A central theme of control theory is feedback regulation--the design a feedback controller to achieve stability and a level of performance for a given dynamical system. Tolerance to modeling uncertainty is an essential part of any feedback control scheme, that is, the ability to maintain a satisfactory level of performance when the system dynamics deviate from the nominal value used in the design. The ability of a feedback control system to maintain stability and performance under uncertainty is referred to as robustness.

The term robust control refers to theory of feedback regulation that began taking shape in the late 1970's and onwards, where modeling uncertainty is explicitly acknowledged, modeled, and taken into account in control design. Modeling uncertainty is typically quantified, as is performance, and together are sought to be optimized by casting control design as a suitable optimization problem.

The ability of feedback to cope with uncertainty has been the main reason behind the emergence of the field of control, from its inception in antiquity for Ctesibius' mechanisms, onto Watt's centrifugal governor, and Harold Black's Negative-feedback amplifier. Robustness was too the main issue in the classical period of the development of control theory by Bode and Nyquist. Yet, the term robust control was not used until the 1980's when modern methods started being developed to optimize for parametric and non-parametric modeling uncertainty.

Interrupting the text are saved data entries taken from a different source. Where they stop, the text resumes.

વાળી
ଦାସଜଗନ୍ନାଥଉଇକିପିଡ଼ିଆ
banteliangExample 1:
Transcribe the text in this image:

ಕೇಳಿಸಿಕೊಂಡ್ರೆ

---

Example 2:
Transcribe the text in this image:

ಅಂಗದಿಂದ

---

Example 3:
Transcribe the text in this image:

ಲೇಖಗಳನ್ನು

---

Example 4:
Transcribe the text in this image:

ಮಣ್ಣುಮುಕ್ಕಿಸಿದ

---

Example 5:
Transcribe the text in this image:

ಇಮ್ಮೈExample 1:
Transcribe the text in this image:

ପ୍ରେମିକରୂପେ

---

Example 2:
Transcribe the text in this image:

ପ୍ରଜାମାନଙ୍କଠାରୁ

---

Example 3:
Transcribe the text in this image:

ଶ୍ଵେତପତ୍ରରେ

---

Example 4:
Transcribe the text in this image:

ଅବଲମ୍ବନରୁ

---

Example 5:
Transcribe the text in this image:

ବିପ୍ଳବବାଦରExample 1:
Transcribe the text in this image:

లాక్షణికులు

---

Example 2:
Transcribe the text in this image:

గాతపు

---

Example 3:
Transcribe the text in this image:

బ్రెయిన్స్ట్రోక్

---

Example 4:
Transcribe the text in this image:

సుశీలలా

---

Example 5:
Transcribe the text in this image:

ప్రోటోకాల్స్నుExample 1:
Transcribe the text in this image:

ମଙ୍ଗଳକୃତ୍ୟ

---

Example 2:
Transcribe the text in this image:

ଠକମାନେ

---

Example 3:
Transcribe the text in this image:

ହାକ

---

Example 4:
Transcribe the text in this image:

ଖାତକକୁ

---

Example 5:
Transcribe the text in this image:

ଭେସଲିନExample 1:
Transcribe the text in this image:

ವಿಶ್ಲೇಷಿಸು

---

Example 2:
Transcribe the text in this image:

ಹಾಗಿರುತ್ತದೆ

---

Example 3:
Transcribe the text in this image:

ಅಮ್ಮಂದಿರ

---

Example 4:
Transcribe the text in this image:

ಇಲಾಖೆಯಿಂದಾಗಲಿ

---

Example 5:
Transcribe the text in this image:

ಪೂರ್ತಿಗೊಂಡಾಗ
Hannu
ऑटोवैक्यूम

Parametric uncertainty refers to the case where modeling parameters or external disturbances in feedback regulation are expected to be found within some (typically compact) set of a finite dimensional space. Thence, robust control aims to achieve robust performance and stability in the presence of such bounded modeling errors. Non-parametric uncertainty refers to the case where the magnitude of expected modeling errors and disturbances is quantified via metrics on function spaces where these reside (infinite dimensional). The term robust control became almost synonymous with the term H-infinity control, since it was the techniques in the development of the latter that gave the early impetus for the new methods.

The early methods of Bode, Nyquist, and others were robust (non-robust control would indeed be a contradiction of terms); they were designed to be, and they were aimed at assessing the level of robustness as well. In contrast, state-space methods that were developed in the 1960s and 1970s did not explicitly account for modeling uncertainty, and often lacked satisfactory levels of robustness,^[1] prompting critique from the students of the earlier classical era. The start of the theory of robust control grew out of this critique, took shape in the 1980s and 1990s, and is still active today.

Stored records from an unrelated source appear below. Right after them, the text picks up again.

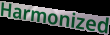
HarmonizedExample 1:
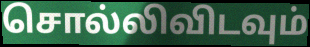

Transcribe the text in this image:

சொல்லிவிடவும்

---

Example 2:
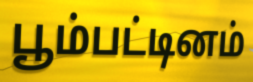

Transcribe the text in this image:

பூம்பட்டினம்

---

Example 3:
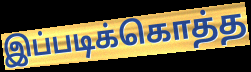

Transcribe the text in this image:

இப்படிக்கொத்த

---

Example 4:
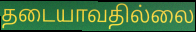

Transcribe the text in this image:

தடையாவதில்லை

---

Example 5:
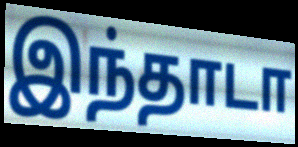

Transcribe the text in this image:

இந்தாடா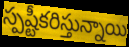
స్పష్టీకరిస్తున్నాయిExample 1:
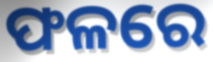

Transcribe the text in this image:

ଫଳରେ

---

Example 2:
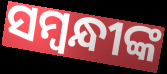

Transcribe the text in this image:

ସମ୍ବନ୍ଧୀଙ୍କ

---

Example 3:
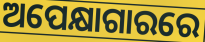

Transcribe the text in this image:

ଅପେକ୍ଷାଗାରରେ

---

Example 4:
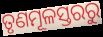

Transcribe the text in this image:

ତୃଣମୂଳସ୍ତରରୁ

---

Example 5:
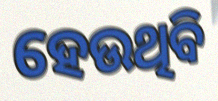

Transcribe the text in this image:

ହେଉଥିବିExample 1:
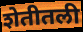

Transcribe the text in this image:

शेतीतली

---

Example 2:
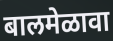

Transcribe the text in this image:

बालमेळावा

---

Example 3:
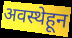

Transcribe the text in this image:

अवस्थेहून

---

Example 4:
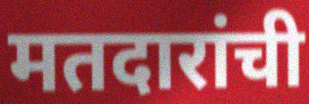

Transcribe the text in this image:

मतदारांची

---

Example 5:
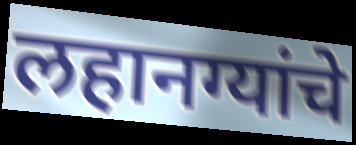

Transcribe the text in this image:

लहानग्यांचेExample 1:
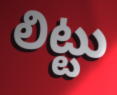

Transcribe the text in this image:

లిట్టు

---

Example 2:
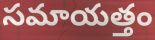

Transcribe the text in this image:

సమాయత్తం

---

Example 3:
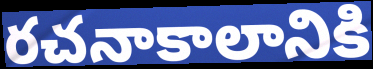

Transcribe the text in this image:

రచనాకాలానికి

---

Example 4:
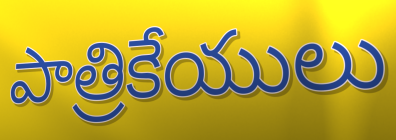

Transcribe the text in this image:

పాత్రికేయులు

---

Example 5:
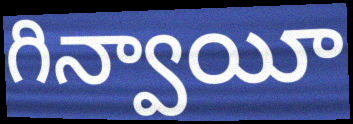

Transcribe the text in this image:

గిన్వాయీ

A somewhat different angle in addressing control problems forms the core of what is known as Adaptive Control. The rationale in this is to design regulation that is not only able to tolerate uncertainty but also to adapt by refining the control mechanism. By necessity, adaptive control schemes are nonlinear, in that the values of control parameters vary as a function of the available measurements. Once again, assumptions on the range of value of system parameters is needed in order to develop a systematic design methodology.^[2][3]